What the exercise asks. Examine each line of the listing below. Copy those in which the string "November" appears.

.....

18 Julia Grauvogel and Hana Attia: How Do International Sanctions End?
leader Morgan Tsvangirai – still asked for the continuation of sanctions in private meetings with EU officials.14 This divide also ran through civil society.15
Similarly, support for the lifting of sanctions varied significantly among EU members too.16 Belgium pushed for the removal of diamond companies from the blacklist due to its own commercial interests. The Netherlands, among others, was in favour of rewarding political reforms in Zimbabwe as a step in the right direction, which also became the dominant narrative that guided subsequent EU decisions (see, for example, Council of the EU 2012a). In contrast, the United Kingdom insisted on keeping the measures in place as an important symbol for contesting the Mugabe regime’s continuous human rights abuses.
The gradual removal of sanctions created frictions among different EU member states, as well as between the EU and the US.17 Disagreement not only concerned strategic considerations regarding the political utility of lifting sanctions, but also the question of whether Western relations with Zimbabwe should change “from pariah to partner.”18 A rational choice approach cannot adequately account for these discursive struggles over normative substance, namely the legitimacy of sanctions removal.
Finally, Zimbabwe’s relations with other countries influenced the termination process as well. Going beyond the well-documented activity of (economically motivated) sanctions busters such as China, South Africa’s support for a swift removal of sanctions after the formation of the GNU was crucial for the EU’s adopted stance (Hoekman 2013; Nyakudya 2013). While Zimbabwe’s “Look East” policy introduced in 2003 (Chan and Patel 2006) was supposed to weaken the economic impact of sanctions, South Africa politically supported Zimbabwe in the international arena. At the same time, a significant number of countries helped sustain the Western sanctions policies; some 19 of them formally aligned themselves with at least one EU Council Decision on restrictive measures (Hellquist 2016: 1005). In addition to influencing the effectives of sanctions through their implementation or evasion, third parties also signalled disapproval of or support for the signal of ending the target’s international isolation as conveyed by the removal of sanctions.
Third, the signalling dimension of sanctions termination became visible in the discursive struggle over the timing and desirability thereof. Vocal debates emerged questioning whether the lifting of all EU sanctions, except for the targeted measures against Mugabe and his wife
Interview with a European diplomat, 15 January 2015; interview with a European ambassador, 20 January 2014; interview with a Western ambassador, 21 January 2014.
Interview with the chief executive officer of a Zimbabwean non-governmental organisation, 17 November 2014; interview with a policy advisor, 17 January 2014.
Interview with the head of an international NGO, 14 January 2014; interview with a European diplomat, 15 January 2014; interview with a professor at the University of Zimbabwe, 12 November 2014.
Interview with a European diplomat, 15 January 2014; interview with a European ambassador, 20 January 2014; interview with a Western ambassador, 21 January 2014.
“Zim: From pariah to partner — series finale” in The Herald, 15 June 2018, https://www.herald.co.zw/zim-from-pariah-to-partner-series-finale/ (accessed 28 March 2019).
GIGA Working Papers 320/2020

.....

Task solution.
Interview with the chief executive officer of a Zimbabwean non-governmental organisation, 17 November 2014; interview with a policy advisor, 17 January 2014.
Interview with the head of an international NGO, 14 January 2014; interview with a European diplomat, 15 January 2014; interview with a professor at the University of Zimbabwe, 12 November 2014.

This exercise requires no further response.